Kuşeyrî’nin (ö. 465/1072) Sünnet Müdafaası


Creative Commons License

Tozlu İ.

2. Uluslararası İksad Sosyal Bilimler Kongresi, Gaziantep, Türkiye, 22 - 25 Kasım 2018, ss.16

  • Yayın Türü: Bildiri / Özet Bildiri
  • Basıldığı Şehir: Gaziantep
  • Basıldığı Ülke: Türkiye
  • Sayfa Sayıları: ss.16
  • Erzincan Binali Yıldırım Üniversitesi Adresli: Evet

Özet

Büyük Selçuklu Devletinin kuruluş yıllarında yaşayan Abdülkerîm b. Hevâzin Kuşeyrî

(ö. 465/1072), “Güneşin Doğduğu Yer” adıyla da bilinen Horasan bölgesi

âlimlerindendir. Bölgeye göç yoluyla gelen Araplardandır. Eş’arî mezhebine mensuptur.

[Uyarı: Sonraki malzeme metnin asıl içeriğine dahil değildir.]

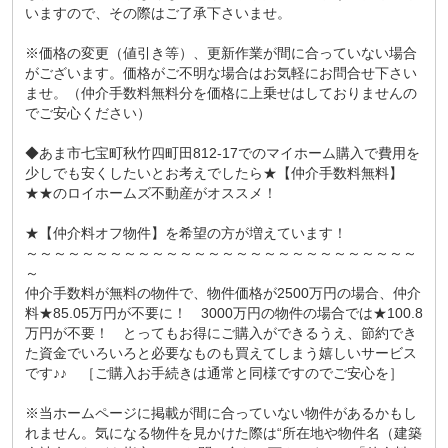
いますので、その際はご了承下さいませ。
※価格の変更（値引き等）、更新作業が間に合っていない場合
がございます。価格がご不明な場合はお気軽にお問合せ下さい
ませ。（仲介手数料無料分を価格に上乗せはしておりませんの
でご安心ください）
◆あま市七宝町秋竹四町田812-17でのマイホーム購入で費用を
少しでも安くしたいとお考えでしたら★【仲介手数料無料】
★★のロイホームズ不動産がオススメ！
★【仲介料オフ物件】を希望の方が増えています！
～～～～～～～～～～～～～～～～～～～～～～～～～～～～
～
仲介手数料が無料の物件で、物件価格が2500万円の場合、仲介
料★85.05万円が不要に！ 3000万円の物件の場合では★100.8
万円が不要！ とってもお得にご購入ができるうえ、節約でき
た資金でいろいろと必要なものも買えてしまう嬉しいサービス
です♪♪ ［ご購入お手続きは通常と同様ですのでご安心を］
※当ホームページに掲載が間に合っていない物件があるかもし
れません。気になる物件を見かけた際は“所在地や物件名（建築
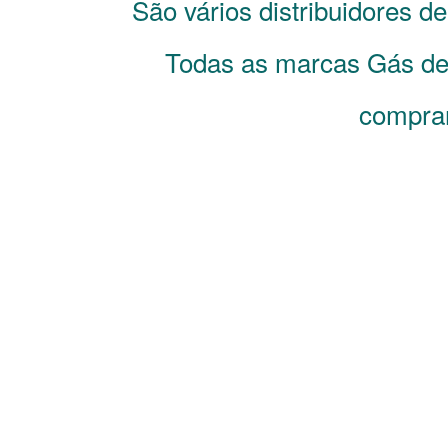
São vários distribuidores d
Todas as marcas Gás de 
comprar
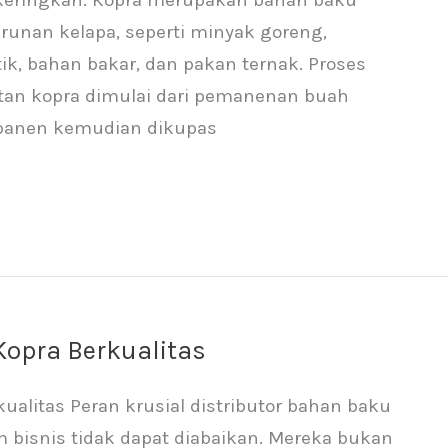
runan kelapa, seperti minyak goreng,
ik, bahan bakar, dan pakan ternak. Proses
an kopra dimulai dari pemanenan buah
dipanen kemudian dikupas
Kopra Berkualitas
ualitas Peran krusial distributor bahan baku
m bisnis tidak dapat diabaikan. Mereka bukan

Yaşadığı dönemde Şiî-Mu’tezilî düşüncenin Eşarîlik ve Maturîdîlikle amansız

mücadelesine tanıklık etmiştir. Eş’arîler, Tuğrul Bey (ö. 455/1063) zamanında oldukça

sıkıntılı günler yaşamış ancak Sultan Alparslan (ö. 465/1072) tarafından Nizâmiye

Medreselerinin yaygınlaşmasıyla destek görmüştür. Kuşeyrî yaşadığı devrin tasavvuf,

kelam, hadis ve tefsir alanında tanınmış önemli bir İslam âlimidir.

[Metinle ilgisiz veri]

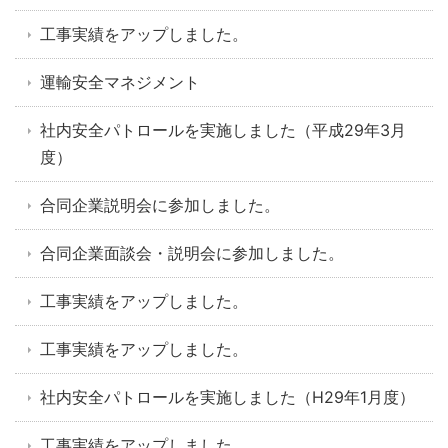
工事実績をアップしました。
運輸安全マネジメント
社内安全パトロールを実施しました（平成29年3月
度）
合同企業説明会に参加しました。
合同企業面談会・説明会に参加しました。
工事実績をアップしました。
工事実績をアップしました。
社内安全パトロールを実施しました（H29年1月度）
工事実績をアップしました。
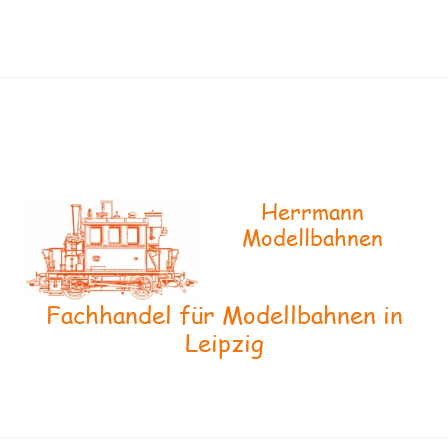
Herrmann
Modellbahnen
Fachhandel für Modellbahnen in
Leipzig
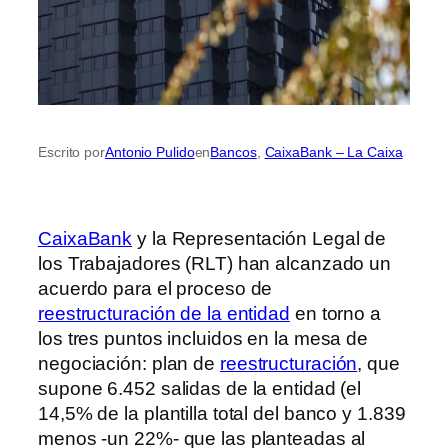
Escrito por
Antonio Pulido
en
Bancos
, 
CaixaBank – La Caixa
CaixaBank
y la Representación Legal de
los Trabajadores (RLT) han alcanzado un
acuerdo para el proceso de
reestructuración de la entidad
en torno a
los tres puntos incluidos en la mesa de
negociación: plan de
reestructuración
, que
supone 6.452 salidas de la entidad (el
14,5% de la plantilla total del banco y 1.839
menos -un 22%- que las planteadas al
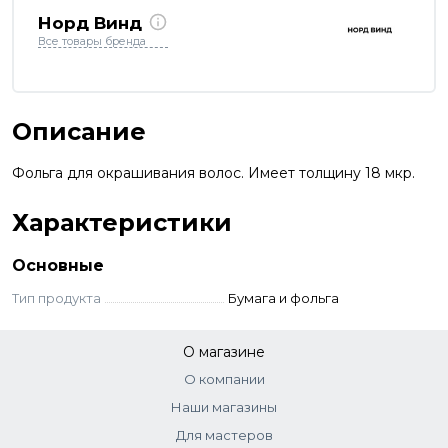
Норд Винд
Все товары бренда
Описание
Фольга для окрашивания волос. Имеет толщину 18 мкр.
Характеристики
Основные
Тип продукта
Бумага и фольга
О магазине
О компании
Наши магазины
Для мастеров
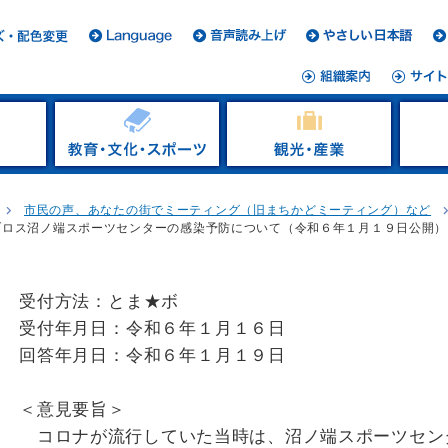
市民の声、あなたの街でミーティング（旧まちかどミーティング）など
ブロス沼ノ端スポーツセンターの感染予防について（令和６年１月１９日公開）
受付方法：とま★ボ
受付年月日：令和６年１月１６日
回答年月日：令和６年１月１９日
＜意見要旨＞
コロナが流行していた当時は、沼ノ端スポーツセン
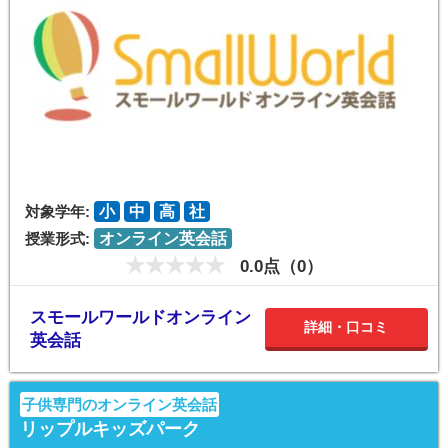
対象学年:
小
中
高
社
授業形式:
オンライン英会話
0.0点（0）
スモールワールドオンライン
詳細・口コミ
英会話
子供専門のオンライン英会話
リップルキッズパーク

Daha ziyade tasavvufî görüşleri ve kimliğiyle öne çıkan Kuşeyrî, bu tebliğde hadisçi

özelliğiyle incelenecektir. Meşhur muhaddis Hâkim Nisâbûrî (ö. 405/1014) ile Ebû

İshâk Rüknüddîn İsferâyînî’nin (ö. 418/1027) ilim meclislerinde sema yoluyla rivayette

bulunmuş, Nisâbur’da meşhur Nizâmiyye medreselerinde yirmi yedi yıl boyunca hadis

hocalığı yapmıştır. Şikâyetü Ehli’s-sünne bi-ḥikâyeti mâ lehüm mine’l-mine

risalesindeki yaklaşımlarında Eş’arîliğin katı bir şekilde savunduğu görülür. Devrin ilim

ehline serzenişini dile getirdiği bu çalışması aynı zamanda önemli bir sünnet savunusu

özelliği taşımaktadır. İbnü’s-Sübkî’nin (ö. 771/1370) Tabakâtü’ş-Şâfiiyye’sinde de yer

alan mezkûr risalesinde Kuşeyrî’nin, birçok iddiasını hadislere dayandırdığı

anlaşılmaktadır. Pek çok sûfînin biyografisine ve sözlerine yer verdiği, makam ve

hallerini açıkladığı tasavvufun temel klasiklerinden er-Risale adlı eserinde ise yaşadığı

manevî tecrübelerin yanı sıra sünnetin ihyası adına önemli yorumlar yapmakta ve bir

takım sonuçlara varmaktadır. Bu çalışmada, mezkûr iki eser başta olmak üzere

Letâifu’l-işârât adlı tefsirinden de istifade etmek suretiyle Kuşeyrî’nin sünnete dair

görüşleri –tebliğ kapsamında- analiz ve sentez edilecektir. Bu bağlamda hadis ilmine

kattığı değer üzerinde durulacak ve sünnet savunusu bazı örneklerle irdelenecektir.